--- Start of SUPPLIED MATERIAL ---

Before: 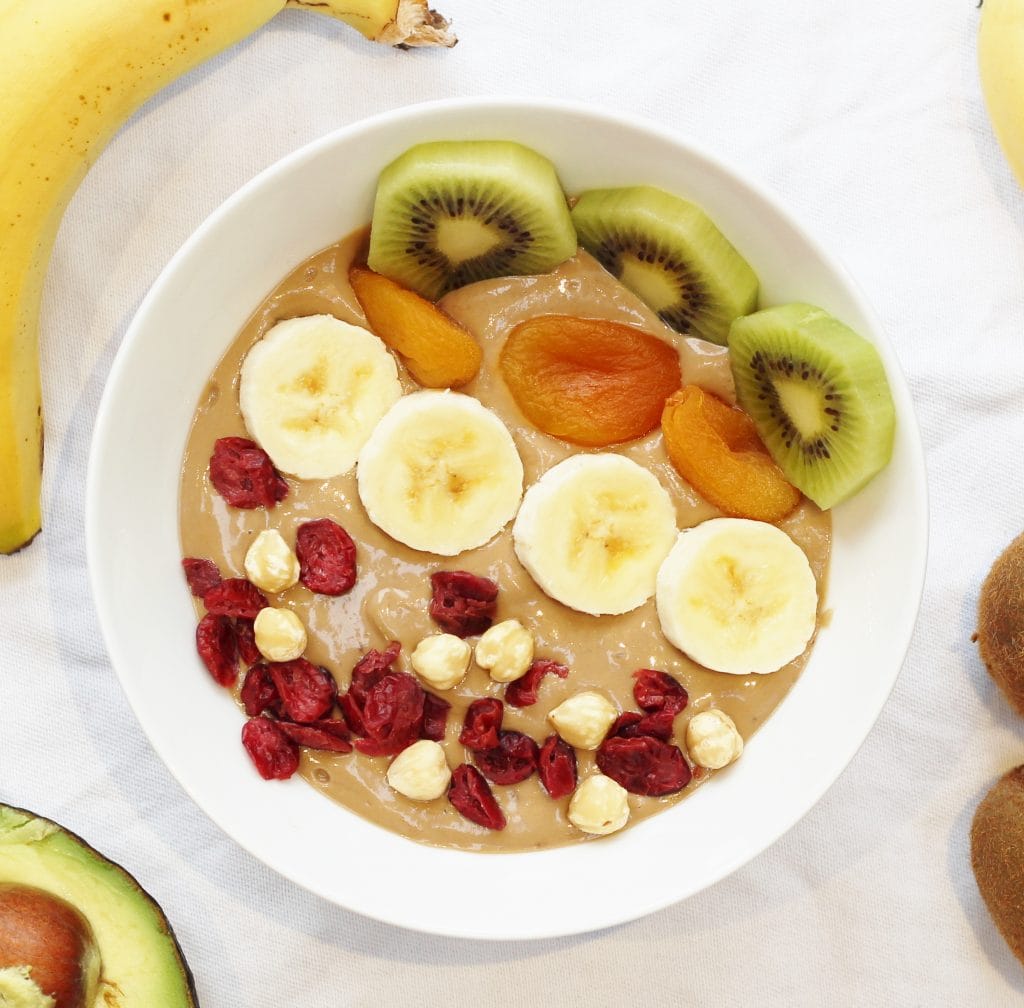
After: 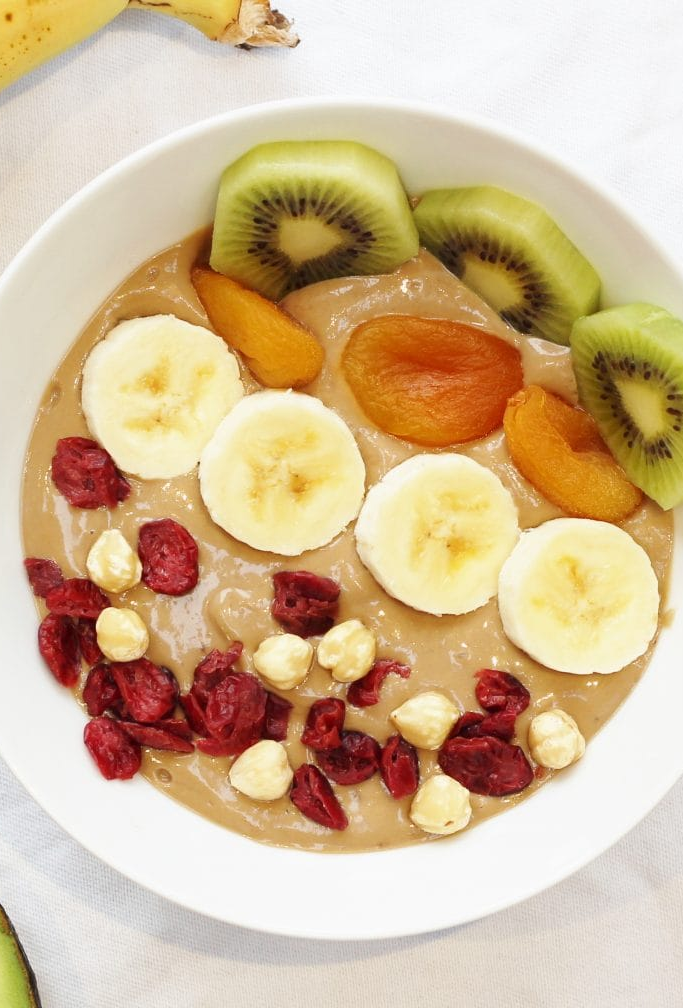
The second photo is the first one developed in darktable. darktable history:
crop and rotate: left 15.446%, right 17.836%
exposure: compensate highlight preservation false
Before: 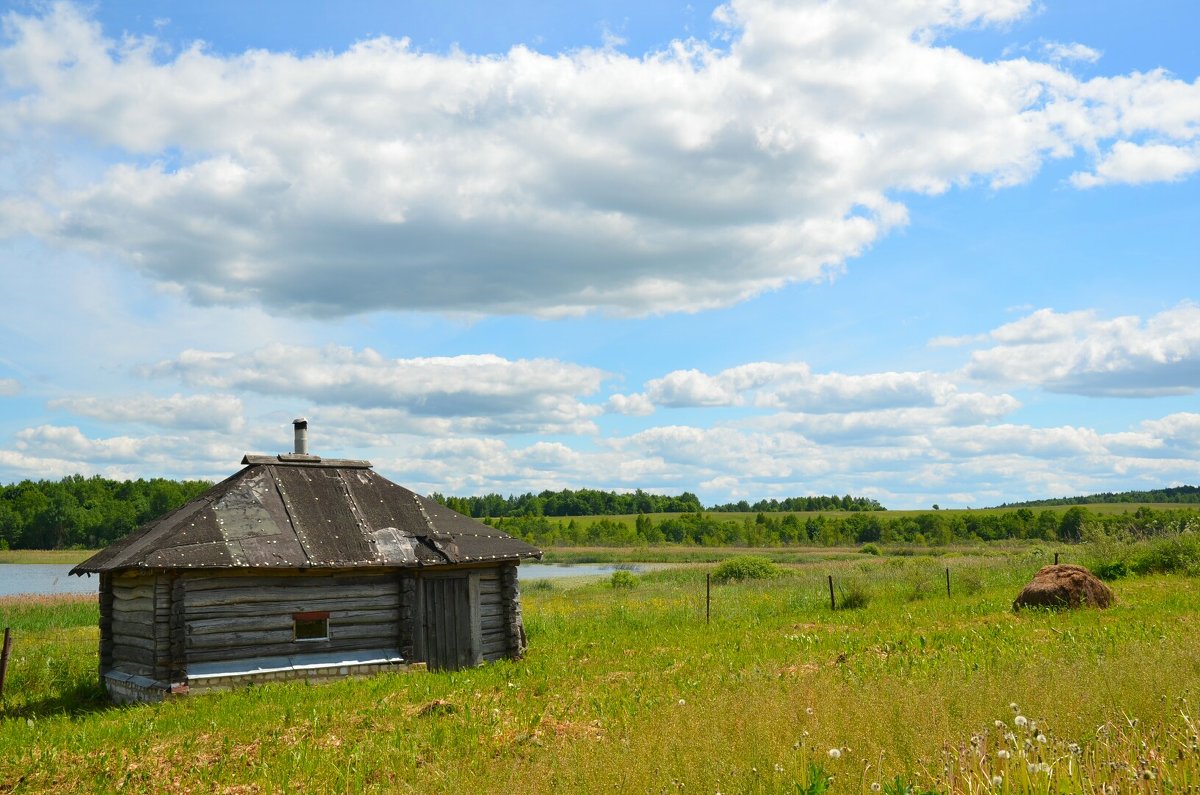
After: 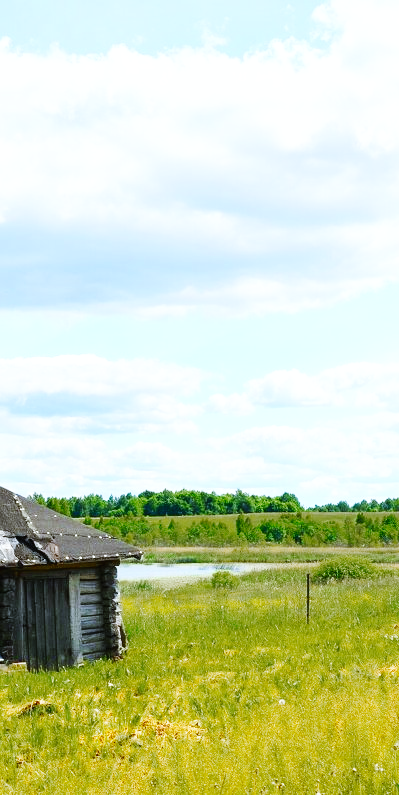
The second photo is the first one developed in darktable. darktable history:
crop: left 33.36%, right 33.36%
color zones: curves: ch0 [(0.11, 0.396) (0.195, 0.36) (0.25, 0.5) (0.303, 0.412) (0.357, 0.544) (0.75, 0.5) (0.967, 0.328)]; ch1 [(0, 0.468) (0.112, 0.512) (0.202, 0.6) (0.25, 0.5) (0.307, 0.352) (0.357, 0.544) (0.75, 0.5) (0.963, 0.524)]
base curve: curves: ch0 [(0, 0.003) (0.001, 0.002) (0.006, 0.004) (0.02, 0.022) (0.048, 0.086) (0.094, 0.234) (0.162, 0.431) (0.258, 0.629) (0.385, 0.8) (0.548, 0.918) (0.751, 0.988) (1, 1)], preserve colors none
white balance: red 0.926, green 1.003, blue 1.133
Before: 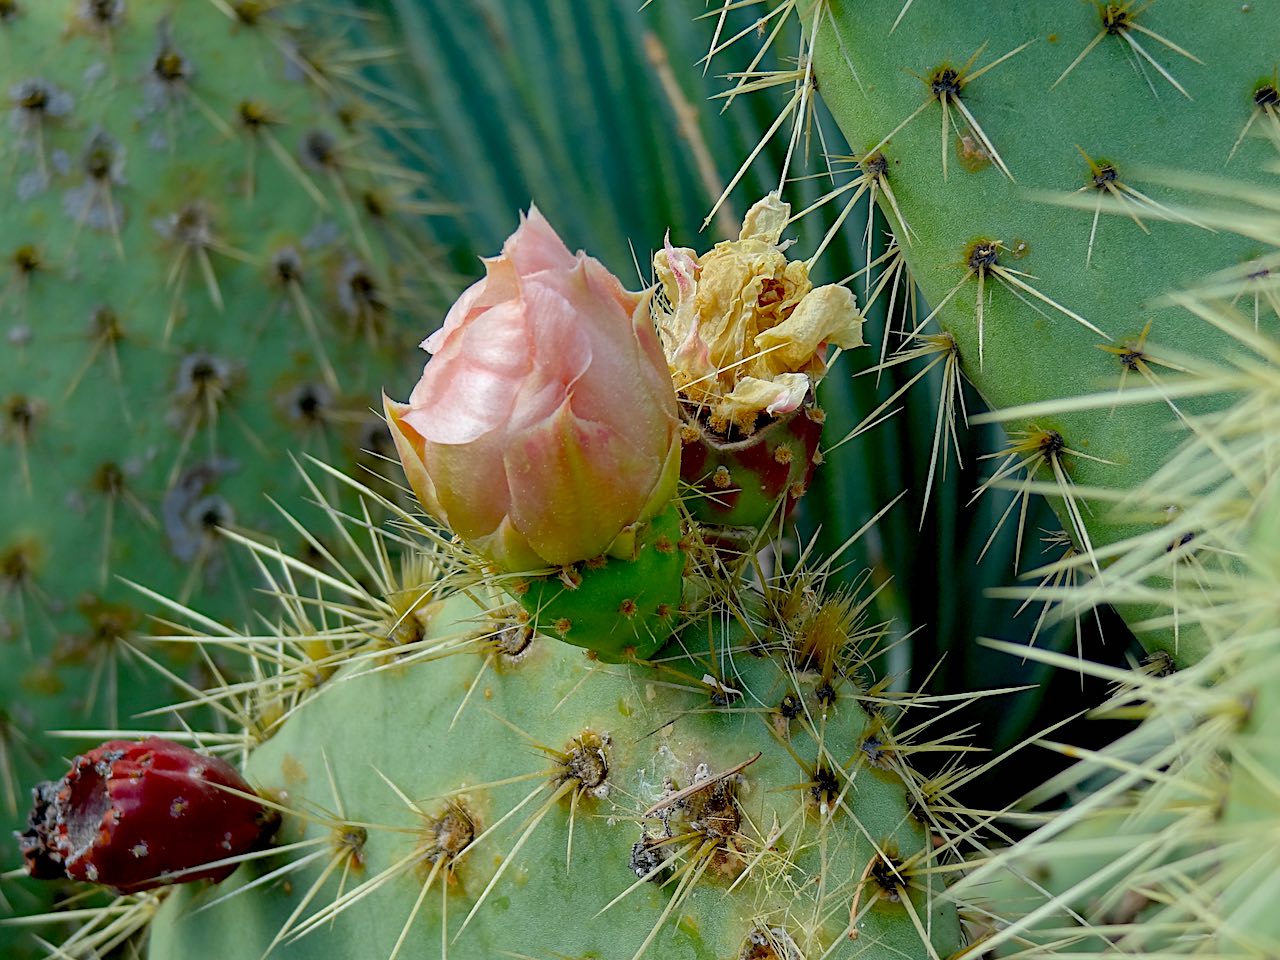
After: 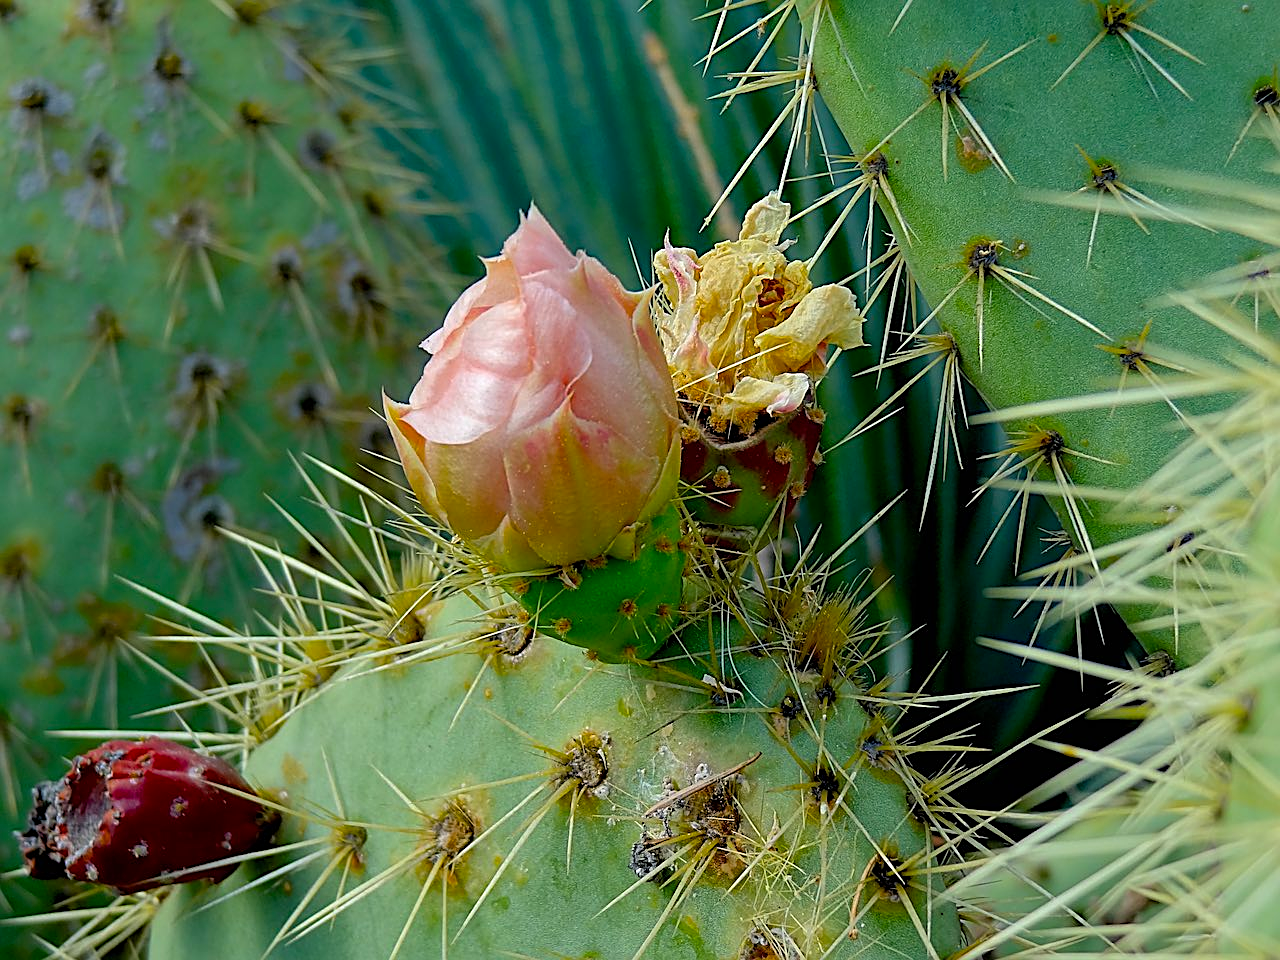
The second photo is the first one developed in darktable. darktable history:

--- End of SUPPLIED MATERIAL ---

### EXERCISE GOAL
Please reproduce the entire listing above word for word, omitting the pictures.

### TASK OUTPUT
Before: 
After: 
The second photo is the first one developed in darktable. darktable history:
crop and rotate: left 15.446%, right 17.836%
exposure: compensate highlight preservation false
Before: 
After: 
The second photo is the first one developed in darktable. darktable history:
crop: left 33.36%, right 33.36%
color zones: curves: ch0 [(0.11, 0.396) (0.195, 0.36) (0.25, 0.5) (0.303, 0.412) (0.357, 0.544) (0.75, 0.5) (0.967, 0.328)]; ch1 [(0, 0.468) (0.112, 0.512) (0.202, 0.6) (0.25, 0.5) (0.307, 0.352) (0.357, 0.544) (0.75, 0.5) (0.963, 0.524)]
base curve: curves: ch0 [(0, 0.003) (0.001, 0.002) (0.006, 0.004) (0.02, 0.022) (0.048, 0.086) (0.094, 0.234) (0.162, 0.431) (0.258, 0.629) (0.385, 0.8) (0.548, 0.918) (0.751, 0.988) (1, 1)], preserve colors none
white balance: red 0.926, green 1.003, blue 1.133
Before: 
After: 
The second photo is the first one developed in darktable. darktable history:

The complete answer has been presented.